Teijo Munnich

‘In order to awaken to the truth of life and reality, we first have to become free of our self-imposed restrictions, the delusions which cause us to adhere to the belief that there is something to depend upon that is lasting and that our life is in some way unique. Recognizing impermanence, we are aware of the infinite possibilities that are always present in life, rather than being stuck in our perceptions of what is possible. Being aware of interconnectedness, we naturally experience the support of everything in life. That is what we awaken to and return to in zazen. And this is called jijuyu zanmai.’ (Receiving the Marrow)

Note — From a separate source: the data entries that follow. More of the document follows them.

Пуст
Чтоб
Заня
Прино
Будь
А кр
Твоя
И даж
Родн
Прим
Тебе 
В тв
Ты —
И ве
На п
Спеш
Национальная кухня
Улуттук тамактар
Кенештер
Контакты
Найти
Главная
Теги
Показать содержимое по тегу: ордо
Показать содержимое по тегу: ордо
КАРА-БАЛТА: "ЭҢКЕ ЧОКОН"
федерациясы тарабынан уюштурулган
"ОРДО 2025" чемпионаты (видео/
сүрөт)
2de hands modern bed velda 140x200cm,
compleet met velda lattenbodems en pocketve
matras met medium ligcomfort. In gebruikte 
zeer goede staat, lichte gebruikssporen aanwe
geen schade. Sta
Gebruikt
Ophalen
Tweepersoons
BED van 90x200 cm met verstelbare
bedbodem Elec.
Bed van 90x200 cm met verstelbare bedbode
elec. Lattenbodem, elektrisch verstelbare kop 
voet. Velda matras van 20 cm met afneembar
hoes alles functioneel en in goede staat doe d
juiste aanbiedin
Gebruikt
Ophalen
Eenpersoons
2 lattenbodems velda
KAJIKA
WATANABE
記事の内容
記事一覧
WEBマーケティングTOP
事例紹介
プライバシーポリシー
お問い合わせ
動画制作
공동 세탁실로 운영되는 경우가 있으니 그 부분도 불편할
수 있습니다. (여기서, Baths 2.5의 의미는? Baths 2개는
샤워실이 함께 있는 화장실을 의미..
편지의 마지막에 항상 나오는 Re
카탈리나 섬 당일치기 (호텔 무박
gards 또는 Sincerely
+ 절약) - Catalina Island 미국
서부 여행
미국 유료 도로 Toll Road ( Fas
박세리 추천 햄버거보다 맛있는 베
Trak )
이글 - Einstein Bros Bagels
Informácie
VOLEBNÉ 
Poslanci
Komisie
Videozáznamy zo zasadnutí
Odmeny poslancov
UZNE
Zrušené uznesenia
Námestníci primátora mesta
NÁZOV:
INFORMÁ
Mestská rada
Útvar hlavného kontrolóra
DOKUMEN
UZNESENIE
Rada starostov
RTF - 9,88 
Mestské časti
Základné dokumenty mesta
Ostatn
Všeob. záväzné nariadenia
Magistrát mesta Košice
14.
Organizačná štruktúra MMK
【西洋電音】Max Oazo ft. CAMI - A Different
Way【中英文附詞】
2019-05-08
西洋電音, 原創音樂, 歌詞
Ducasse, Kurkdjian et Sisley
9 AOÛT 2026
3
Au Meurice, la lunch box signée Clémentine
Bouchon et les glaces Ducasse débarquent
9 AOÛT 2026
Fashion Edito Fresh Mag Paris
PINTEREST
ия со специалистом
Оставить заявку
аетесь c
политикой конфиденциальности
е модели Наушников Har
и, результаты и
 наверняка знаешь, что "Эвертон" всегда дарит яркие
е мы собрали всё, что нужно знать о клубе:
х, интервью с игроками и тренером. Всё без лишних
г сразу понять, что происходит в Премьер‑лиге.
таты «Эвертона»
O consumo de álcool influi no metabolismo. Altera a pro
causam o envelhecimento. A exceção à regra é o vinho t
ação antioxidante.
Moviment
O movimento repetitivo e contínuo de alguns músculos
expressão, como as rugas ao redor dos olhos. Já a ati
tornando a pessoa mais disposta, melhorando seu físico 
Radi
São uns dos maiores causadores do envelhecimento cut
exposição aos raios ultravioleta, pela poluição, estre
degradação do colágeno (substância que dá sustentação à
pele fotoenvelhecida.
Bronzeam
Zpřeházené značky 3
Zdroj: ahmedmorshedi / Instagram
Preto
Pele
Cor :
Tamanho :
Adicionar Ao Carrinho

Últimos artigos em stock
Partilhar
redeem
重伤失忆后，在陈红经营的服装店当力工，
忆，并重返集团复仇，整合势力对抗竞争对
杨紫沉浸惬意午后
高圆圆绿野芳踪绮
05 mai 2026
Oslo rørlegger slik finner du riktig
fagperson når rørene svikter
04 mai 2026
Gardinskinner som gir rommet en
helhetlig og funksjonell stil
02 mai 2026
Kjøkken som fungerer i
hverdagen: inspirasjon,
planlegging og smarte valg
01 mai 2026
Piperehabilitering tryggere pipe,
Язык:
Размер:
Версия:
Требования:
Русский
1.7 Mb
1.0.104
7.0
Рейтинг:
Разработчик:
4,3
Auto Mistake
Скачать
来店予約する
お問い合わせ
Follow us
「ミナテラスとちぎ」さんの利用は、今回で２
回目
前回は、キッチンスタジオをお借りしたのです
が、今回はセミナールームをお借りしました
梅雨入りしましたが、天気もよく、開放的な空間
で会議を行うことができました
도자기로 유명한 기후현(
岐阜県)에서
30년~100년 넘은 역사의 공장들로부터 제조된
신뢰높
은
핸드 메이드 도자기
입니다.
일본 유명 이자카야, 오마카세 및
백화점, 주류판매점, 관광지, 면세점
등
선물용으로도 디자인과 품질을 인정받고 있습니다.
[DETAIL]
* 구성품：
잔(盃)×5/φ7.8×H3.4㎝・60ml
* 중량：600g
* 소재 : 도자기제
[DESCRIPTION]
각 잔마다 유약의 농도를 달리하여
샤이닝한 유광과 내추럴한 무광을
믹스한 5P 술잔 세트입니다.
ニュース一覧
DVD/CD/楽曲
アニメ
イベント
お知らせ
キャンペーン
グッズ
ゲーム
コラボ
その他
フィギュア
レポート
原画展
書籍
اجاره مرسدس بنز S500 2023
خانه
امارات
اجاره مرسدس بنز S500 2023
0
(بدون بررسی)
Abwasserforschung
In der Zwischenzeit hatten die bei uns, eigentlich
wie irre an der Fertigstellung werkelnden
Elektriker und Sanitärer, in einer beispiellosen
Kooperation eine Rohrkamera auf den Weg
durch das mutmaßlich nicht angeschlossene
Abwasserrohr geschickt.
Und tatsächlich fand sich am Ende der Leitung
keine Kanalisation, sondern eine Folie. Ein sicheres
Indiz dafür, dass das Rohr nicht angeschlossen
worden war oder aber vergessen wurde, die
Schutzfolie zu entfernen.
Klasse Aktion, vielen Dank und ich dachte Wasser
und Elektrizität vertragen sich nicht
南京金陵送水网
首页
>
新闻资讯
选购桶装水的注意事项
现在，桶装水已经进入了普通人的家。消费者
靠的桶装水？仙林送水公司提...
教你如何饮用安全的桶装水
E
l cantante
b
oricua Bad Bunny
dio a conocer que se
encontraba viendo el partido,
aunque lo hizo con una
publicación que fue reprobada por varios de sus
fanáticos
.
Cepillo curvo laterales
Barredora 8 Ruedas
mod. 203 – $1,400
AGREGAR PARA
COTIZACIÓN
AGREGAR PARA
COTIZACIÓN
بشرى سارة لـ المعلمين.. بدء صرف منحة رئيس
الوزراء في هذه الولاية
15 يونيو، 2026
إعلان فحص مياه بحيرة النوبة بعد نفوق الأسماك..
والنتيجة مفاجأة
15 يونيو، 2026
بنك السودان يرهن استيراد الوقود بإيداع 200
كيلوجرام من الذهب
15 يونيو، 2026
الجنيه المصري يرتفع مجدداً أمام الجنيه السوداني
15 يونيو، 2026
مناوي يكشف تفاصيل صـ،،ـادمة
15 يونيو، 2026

Jijuyu zanmai is not an easy thing to translate. When I was first at Zen Center, we titled the chant that was excerpted from Dogen’s Bendowa as Self-fulfilling Samadhi. This became Self-Receiving and -Employing Samadhi in the consensus version of the chant book, but that still doesn’t make it comprehensible to most people. Recently I have been calling it a virtuous feedback loop, whereby our zazen, our practice-enlightenment, informs and benefits the universe, and the universe informs and benefits our zazen and our practice-enlightenment. Teijo Munnich, in her commentary on the Bendowa, speaks of it as ‘Samadhi of Self receiving or accepting its function’ – and the paragraph I have quoted demonstrates how we do this.